EXERCISE AIM: Please go through the records below and return every line holding the word "lines".

[Collected data]
- Opening Delimiter -
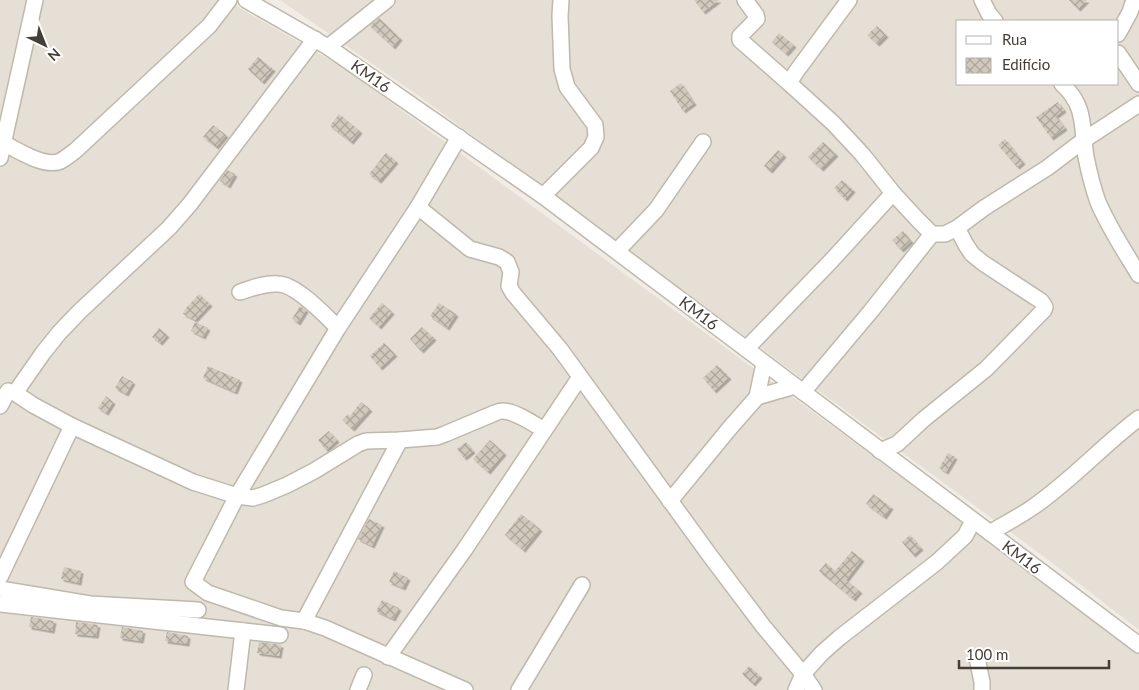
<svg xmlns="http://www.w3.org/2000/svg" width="1139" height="690" font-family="Lato,sans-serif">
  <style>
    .residential { fill: #e5dfd5; fill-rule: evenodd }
    .building { fill: url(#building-cross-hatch); filter: url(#shadow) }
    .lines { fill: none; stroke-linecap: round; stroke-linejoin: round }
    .minor-casing { stroke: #bfb8ad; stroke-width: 18 }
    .minor { stroke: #fff; stroke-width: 15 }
    .labels { text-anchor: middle; stroke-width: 4; stroke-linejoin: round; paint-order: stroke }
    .street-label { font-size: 16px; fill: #443e36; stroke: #fff }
  </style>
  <defs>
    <pattern id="building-cross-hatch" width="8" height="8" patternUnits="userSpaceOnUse" patternTransform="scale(1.25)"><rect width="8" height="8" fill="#d2c9bd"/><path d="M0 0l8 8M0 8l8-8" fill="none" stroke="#aca59a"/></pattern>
    <filter id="shadow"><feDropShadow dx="2.5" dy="2.5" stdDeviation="0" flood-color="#0004"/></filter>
  </defs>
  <rect width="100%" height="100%" fill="#f1ede6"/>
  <g class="residential">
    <path d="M 0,0 L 226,0 L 344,68 L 1139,651 L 1139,690 L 0,690 Z"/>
    <path d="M 280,0 L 1139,0 L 1139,630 L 1051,562 L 419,96 ZM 958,21 L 1118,21 L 1118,84 L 958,84 Z"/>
  </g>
  <g class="building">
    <path d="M 694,0 L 719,0 L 703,12 Z"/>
    <path d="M 1069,0 L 1087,0 L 1078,9 Z"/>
    <path d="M 379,18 L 400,38 L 393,47 L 370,26 Z"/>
    <path d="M 877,26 L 886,35 L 877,44 L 867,35 Z"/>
    <path d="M 779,33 L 794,45 L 786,54 L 772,42 Z"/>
    <path d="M 258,57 L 273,69 L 262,82 L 248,69 Z"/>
    <path d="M 681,83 L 694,103 L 683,111 L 670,91 Z"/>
    <path d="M 1058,102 L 1064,110 L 1056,116 L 1065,128 L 1051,138 L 1036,117 Z"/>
    <path d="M 339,114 L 360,131 L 351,142 L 330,126 Z"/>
    <path d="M 213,125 L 226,135 L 216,147 L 203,137 Z"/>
    <path d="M 1005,139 L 1023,162 L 1017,167 L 998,145 Z"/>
    <path d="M 823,142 L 836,154 L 821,169 L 808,157 Z"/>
    <path d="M 778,150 L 784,155 L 770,171 L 764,166 Z"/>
    <path d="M 386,153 L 396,161 L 379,181 L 369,174 Z"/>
    <path d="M 227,170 L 235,174 L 228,186 L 220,181 Z"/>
    <path d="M 842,180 L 853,190 L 845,199 L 834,188 Z"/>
    <path d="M 903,231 L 911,241 L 901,250 L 892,240 Z"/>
    <path d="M 199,294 L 210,304 L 195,320 L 183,314 L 186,308 Z"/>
    <path d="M 382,303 L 392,312 L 379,327 L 369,318 Z"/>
    <path d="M 439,303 L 456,314 L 447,328 L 430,316 Z"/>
    <path d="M 300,306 L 306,310 L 298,323 L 292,319 Z"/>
    <path d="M 195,322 L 208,328 L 203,337 L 191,331 Z"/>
    <path d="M 422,327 L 434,338 L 421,351 L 410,339 Z"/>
    <path d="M 159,328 L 167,335 L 160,343 L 152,337 Z"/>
    <path d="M 384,343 L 395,354 L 380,368 L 370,356 Z"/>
    <path d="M 717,365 L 729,377 L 714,391 L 703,378 Z"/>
    <path d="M 208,366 L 240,380 L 235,392 L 203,378 Z"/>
    <path d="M 122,376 L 133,382 L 126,394 L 115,388 Z"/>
    <path d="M 106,396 L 113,402 L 106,413 L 98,408 Z"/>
    <path d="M 361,402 L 370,409 L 352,429 L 342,420 L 348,414 L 350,416 Z"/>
    <path d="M 329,431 L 337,440 L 326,450 L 318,440 Z"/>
    <path d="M 490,440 L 504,453 L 488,472 L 473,459 Z"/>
    <path d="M 466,442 L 473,451 L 464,458 L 457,449 Z"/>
    <path d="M 948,453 L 955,457 L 946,472 L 939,468 Z"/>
    <path d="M 873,494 L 891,507 L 884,517 L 866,504 Z"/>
    <path d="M 521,514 L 540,529 L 523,550 L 505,535 Z"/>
    <path d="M 369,519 L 382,525 L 372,546 L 358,539 Z"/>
    <path d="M 910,535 L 921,548 L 913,555 L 902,542 Z"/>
    <path d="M 852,551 L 862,559 L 846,580 L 860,591 L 853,599 L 819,571 L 826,563 L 835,571 Z"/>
    <path d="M 64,567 L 81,571 L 79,583 L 61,579 Z"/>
    <path d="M 394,571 L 408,578 L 403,588 L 389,582 Z"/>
    <path d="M 382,600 L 399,608 L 393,619 L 376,611 Z"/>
    <path d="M 31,617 L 54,621 L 52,631 L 29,627 Z"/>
    <path d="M 76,622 L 98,625 L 96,636 L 75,634 Z"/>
    <path d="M 122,627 L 143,631 L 141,641 L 120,638 Z"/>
    <path d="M 167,632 L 188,636 L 187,644 L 165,641 Z"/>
    <path d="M 259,642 L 281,645 L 279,656 L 257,653 Z"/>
    <path d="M 749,666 L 760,676 L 753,684 L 742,674 Z"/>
  </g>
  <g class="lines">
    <g class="minor-casing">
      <g id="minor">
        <path d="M 246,0 L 328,47 L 543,196 L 1139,645"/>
        <path d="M 745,0 L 756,15 L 757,19 L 740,36 L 740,40 L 789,83"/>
        <path d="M 849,0 L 796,72 L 789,83 L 833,123 L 862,154 L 893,193 L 918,220 L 932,234 L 945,234 L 957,228 L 984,208 L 1047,168 L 1084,140 L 1139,104"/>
        <path d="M 982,0 L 989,14 L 995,21"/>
        <path d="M 1118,34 L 1130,12 L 1134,0"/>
        <path d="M 315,39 L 190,204 L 169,228 L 79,312 L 59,333 L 43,353 L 15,393 L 33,405 L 72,426 L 193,482 L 237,496 L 253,498 L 263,495 L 287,485 L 314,471 L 358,444 L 366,441 L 400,440 L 437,437 L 445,434 L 495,413 C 497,412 500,411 503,411 C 515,411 534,424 544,430"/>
        <path d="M 328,47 L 387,0"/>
        <path d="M 1118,53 L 1139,84"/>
        <path d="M 1062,84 C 1087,107 1081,127 1086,157 C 1089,172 1093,188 1098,202 C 1109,228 1125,252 1139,275"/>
        <path d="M 459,137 L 418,207 L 338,328 L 237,496 L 193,582 L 208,593 L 281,618 L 304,621 L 325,628 L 465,690"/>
        <path d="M 3,143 C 18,150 41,166 58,162 C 64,160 69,155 75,151 L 209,26 L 229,0"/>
        <path d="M 0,158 L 35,0"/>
        <path d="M 543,196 L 591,148 L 596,137 L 595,125 L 567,87 L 562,69 L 560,16 L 561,0"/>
        <path d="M 418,207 L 470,249 L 499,257 L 507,262 L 511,272 L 509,286 L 513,293 L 560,349 L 711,557 L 763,626 L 803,674 L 814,690"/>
        <path d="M 617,251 L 656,210 L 703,142"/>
        <path d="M 240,292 C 252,288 265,283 278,284 C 296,284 326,316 338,328"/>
        <path d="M 746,349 L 832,260 L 893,193"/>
        <path d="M 803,392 L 871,311 L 932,234"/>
        <path d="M 757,397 L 795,386"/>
        <path d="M 0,406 L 8,391"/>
        <path d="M 880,451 L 897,444 L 924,419 L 986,369 L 1044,310 L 1045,307 L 1041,301 L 983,263 L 972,254 L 966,245 L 957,228"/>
        <path d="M 670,501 L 729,429 L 757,397 L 764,363"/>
        <path d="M 990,533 C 1004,524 1019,517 1033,507 C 1071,481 1102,446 1139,418"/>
        <path d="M 0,577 L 72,426"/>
        <path d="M 0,589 L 90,604 L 198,610"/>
        <path d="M 0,604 L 280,635"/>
        <path d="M 304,621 L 400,440"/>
        <path d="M 388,657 L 465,549 L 580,377"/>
        <path d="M 977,658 L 982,682 L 982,690"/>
        <path d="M 236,690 L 243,631"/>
        <path d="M 358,690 L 364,675"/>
        <path d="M 519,690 L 582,585"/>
        <path d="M 796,690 L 803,674 L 822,653 L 839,638 L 937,562 L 965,536 L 973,521"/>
      </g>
    </g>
    <use href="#minor" class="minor"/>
  </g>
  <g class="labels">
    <g class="street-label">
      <text transform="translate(371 76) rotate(35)" y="6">KM16</text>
      <text transform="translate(699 313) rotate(37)" y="6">KM16</text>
      <text transform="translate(1022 557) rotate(37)" y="6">KM16</text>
    </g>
  </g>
  <rect x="956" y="20" width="162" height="65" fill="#ffffff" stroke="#b4b2af"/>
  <rect x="966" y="36" width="25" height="8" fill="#ffffff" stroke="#b4b2af"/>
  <text x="1002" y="45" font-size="15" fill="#443e36">Rua</text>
  <rect x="966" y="58" width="25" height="15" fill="url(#building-cross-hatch)" stroke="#b4b2af"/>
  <text x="1002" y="70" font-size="15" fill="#443e36">Edifício</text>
  <g transform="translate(45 45) rotate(137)" stroke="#ffffff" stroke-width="4" paint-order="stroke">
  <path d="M0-4L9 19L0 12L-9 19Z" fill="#443e36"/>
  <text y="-8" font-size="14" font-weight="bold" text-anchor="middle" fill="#443e36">N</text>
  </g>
  <path d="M959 660v8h150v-8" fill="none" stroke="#443e36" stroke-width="2.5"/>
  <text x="966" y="660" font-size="15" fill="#443e36" stroke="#ffffff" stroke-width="4" paint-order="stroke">100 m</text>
</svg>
- Closing Delimiter -
FINISHED EXERCISE:
    .lines { fill: none; stroke-linecap: round; stroke-linejoin: round }
  <g class="lines">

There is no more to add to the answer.